> EXERCISE TASKS:
a – According to the blog post, how old is Cassidy?
b – Write a continuation of the blog post, starting after its last sentence.
-------- GIVEN TEXT
Showing posts with label post-partum depression. Show all posts
Showing posts with label post-partum depression. Show all posts

Friday, August 23, 2013

Where I've Been...

It's been quite awhile since I've done anything with this blog or really with my photography for that matter.  So, what have I been up to?  Most recently, I had another beautiful baby girl, Cassidy.  She is now 5 months old, and my first baby, Savannah, is about to start Kindergarten.  I can hardly believe it!


Savannah at almost 5 yrs. and Cassidy at 5 mos.

But, before Cassidy, there was quite a lapse with no communication here...I have been pretty private about it, and I don't plan to elaborate about it now.  But, in the last couple of years. I have finally come to realize and attempt to deal with my depression and anxiety.  Unfortunately, the pregnancy didn't help my condition much, and I am currently finding my way out of post-partum depression.  Thankfully, I have an incredibly supportive husband, great doctor, and a great determination to get back to the self that I remember before I felt paralyzed by this stuff.
----------------
-------- DATASET ENTRIES
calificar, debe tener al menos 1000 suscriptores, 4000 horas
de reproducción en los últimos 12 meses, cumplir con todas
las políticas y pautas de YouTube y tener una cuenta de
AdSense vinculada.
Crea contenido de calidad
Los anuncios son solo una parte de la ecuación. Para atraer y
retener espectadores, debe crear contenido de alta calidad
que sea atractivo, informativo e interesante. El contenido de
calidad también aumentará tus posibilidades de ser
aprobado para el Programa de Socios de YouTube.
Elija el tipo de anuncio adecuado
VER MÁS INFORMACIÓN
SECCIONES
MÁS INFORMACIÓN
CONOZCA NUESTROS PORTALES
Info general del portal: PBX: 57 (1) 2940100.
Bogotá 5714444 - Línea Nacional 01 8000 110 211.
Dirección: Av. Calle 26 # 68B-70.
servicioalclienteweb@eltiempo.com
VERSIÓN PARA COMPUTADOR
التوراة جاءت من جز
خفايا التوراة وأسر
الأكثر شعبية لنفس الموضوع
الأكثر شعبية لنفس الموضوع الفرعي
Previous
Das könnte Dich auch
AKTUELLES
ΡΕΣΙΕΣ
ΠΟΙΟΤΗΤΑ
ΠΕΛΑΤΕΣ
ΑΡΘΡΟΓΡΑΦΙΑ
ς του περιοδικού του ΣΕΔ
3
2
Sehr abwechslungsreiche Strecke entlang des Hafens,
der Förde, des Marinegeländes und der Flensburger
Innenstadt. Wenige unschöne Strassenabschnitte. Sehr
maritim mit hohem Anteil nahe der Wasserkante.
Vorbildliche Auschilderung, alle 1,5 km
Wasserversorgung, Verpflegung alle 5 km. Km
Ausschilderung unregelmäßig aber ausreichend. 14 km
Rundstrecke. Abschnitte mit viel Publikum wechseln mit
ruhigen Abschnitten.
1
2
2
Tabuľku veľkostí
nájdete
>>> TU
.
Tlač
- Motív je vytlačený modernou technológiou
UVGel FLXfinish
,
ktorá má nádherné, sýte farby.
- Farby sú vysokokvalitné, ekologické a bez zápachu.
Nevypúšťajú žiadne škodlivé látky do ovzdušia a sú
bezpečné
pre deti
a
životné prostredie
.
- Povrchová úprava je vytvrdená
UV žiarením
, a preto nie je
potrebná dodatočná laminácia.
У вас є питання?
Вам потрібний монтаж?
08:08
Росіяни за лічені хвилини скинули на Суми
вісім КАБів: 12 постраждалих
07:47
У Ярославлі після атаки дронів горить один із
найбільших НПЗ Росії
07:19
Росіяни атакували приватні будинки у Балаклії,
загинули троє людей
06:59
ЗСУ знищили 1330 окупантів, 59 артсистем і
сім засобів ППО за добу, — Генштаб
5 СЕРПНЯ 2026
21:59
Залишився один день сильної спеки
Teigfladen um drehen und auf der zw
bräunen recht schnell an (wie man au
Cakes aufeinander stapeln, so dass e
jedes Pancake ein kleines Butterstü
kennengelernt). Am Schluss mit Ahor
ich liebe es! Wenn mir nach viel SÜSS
----------------
> RESULTS FOR THE EXERCISE:
a – Five months old.

b –
I am realizing now that turning away from things that once made me happy, like photography, although it can also ramp up my anxiety too, is not the answer.  I need to keep doing the things that make me, me, and do my best not to let my depression and anxiety run my life.  I think that this blog may even be somewhat therapeutic in that respect.

So, there it is...I have broken my silence about something not many even know about me, and I shouldn't feel ashamed of.  Anyone else out there been through this and care to share?